I bought tons of gourds to make a little display on our front stairs. At the moment it just looks like somebody dropped the groceries. I may move them to the porch in an effort to discourage theft - my neighborhood is still marginal at best.
Then today, despite having no one to go play dress up with, I went to this annual 1920s event which was a blast. As I was stuffing myself into some shapewear so I could squeeze into this vintage dress, I remarked to Bobby, "why is this so hard to put on??" Without skipping a beat, he said, "because you're 44." I have no idea if he knew what he was saying, but kids do say the darnedest things, don't they?

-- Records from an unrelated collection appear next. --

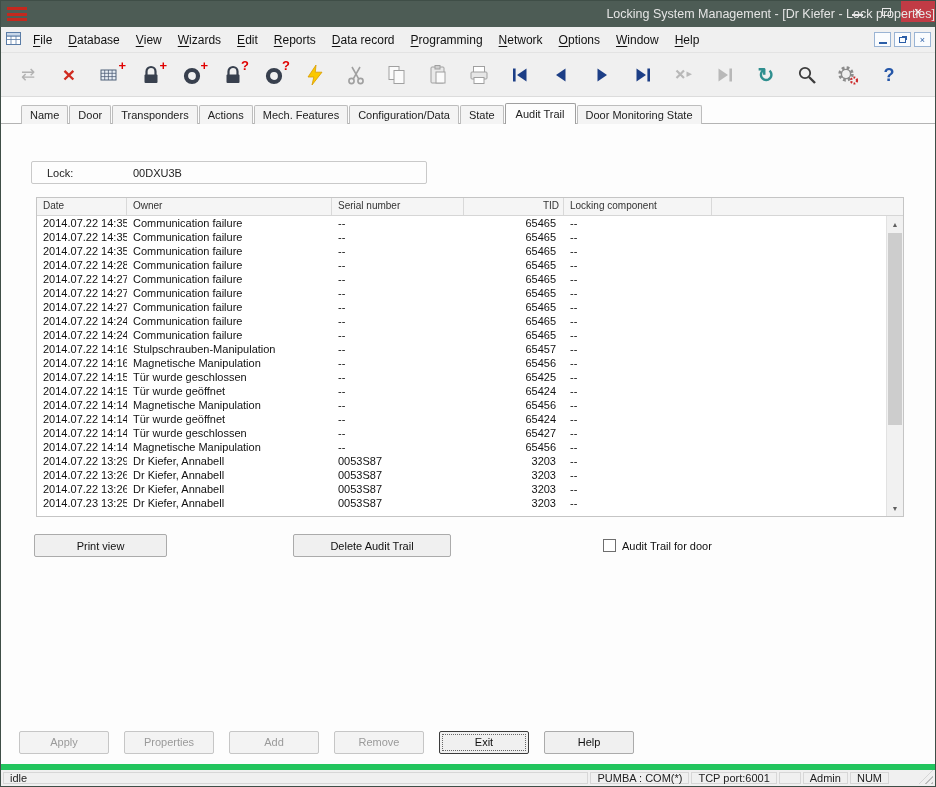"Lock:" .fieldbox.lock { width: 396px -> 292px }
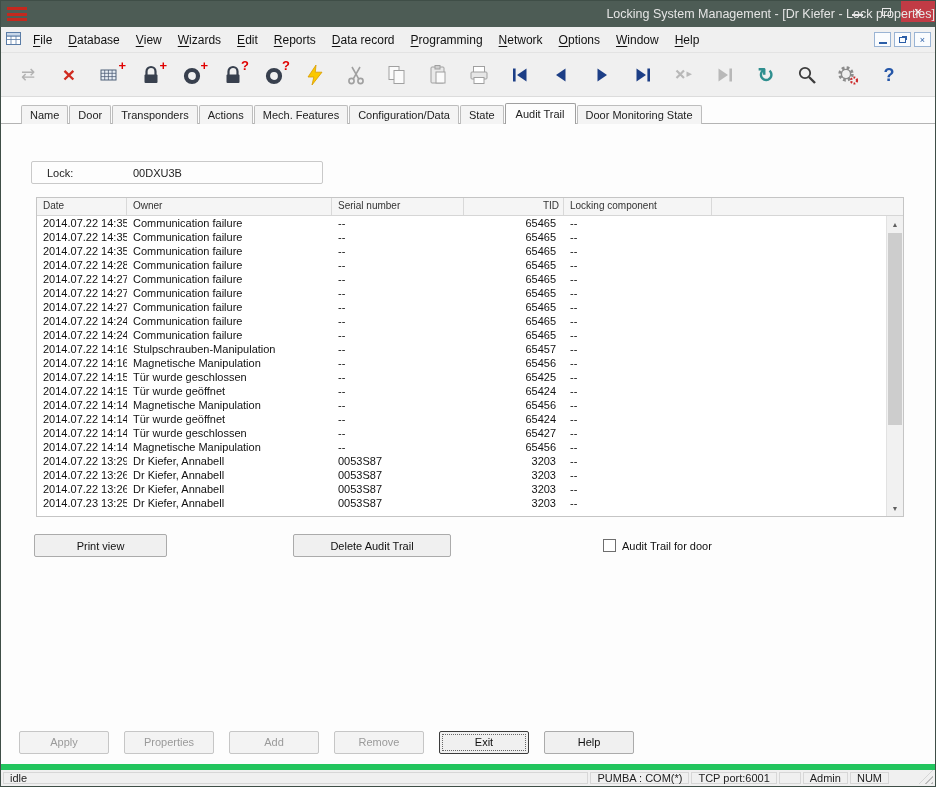"idle" .statusbar { border-top: 6px solid #22c55e -> 1px solid #22c55e; height: 22px -> 14px }
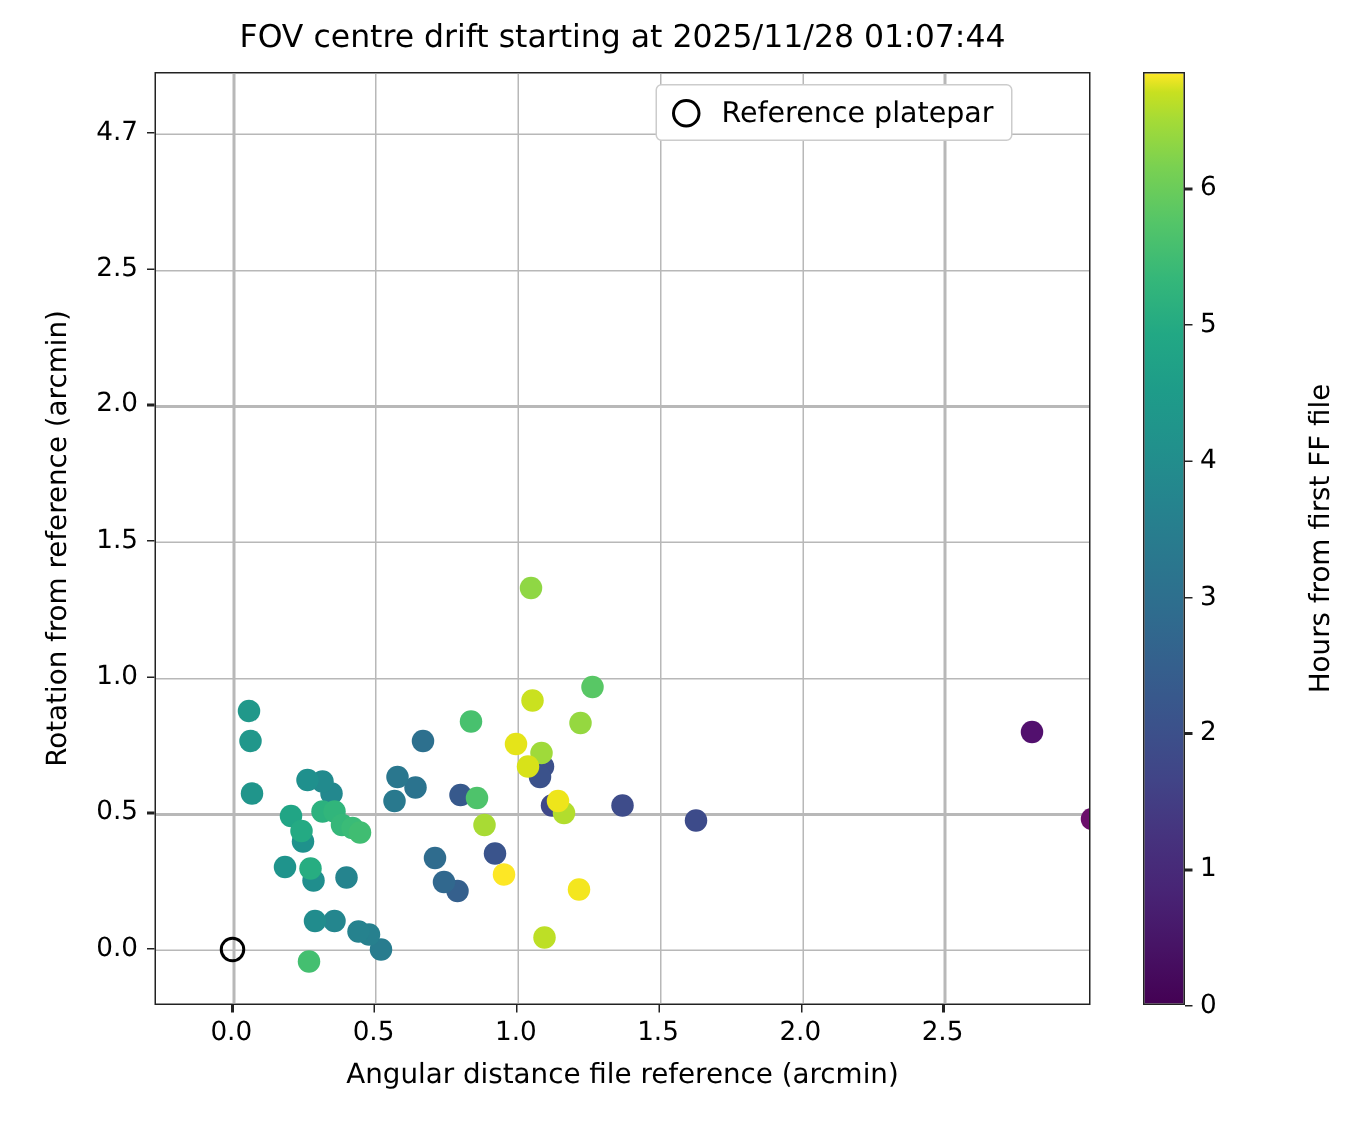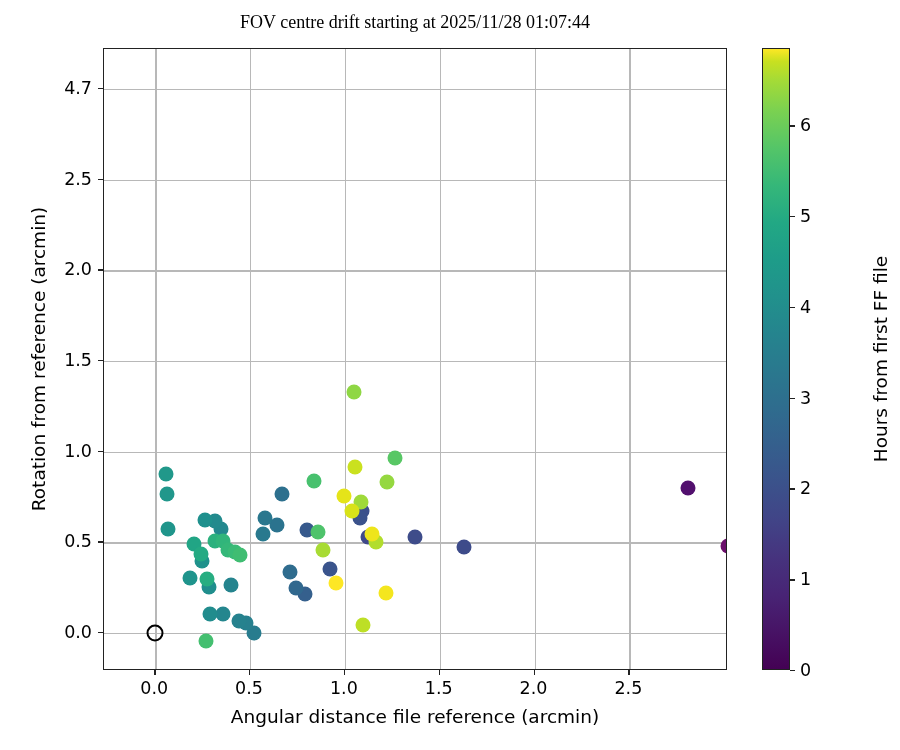"FOV centre drift starting at" #chart-title { font-family: Liberation Serif, serif -> none; font-size: 18px -> 21px }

In other news, The Boyfriend and I had a bit of a kerfuffle over money last week - ie, his never having any - but we seem to have worked it out. As of now, our major issues - his heavy smoking, his financial irresponsibility - have largely been resolved; he has mostly quit smoking (never smokes around us anymore and says he only smokes 1-2 a day at work and sometimes goes days with none at all), he is entirely up to date on his taxes and has a payment plan to pay the back taxes (only a few thousand). He's done everything I've asked of him. Now, he just has to get this business of his off the ground, which for reasons too complicated to go into here has been difficult until now. Do I believe he can do it? Believe me, I want to. Nothing would horrify me more than discovering that he, like my mother and father before him, is just a fantastical dreamer with nothing to show for it, full of empty promises and hot air. But I do know he would never expect me to support him, bankroll his dreams or subsidize his life, and I wouldn't if he asked (and he wouldn't). So, what next? Well, now he buckles down and goes for it the next couple of months, and if all goes well and he starts to make the money he expects to, then he can move in. It's exciting and terrifying all at once. Will we make it? Will anyone other than me and the kids ever live under this roof? Only time will tell!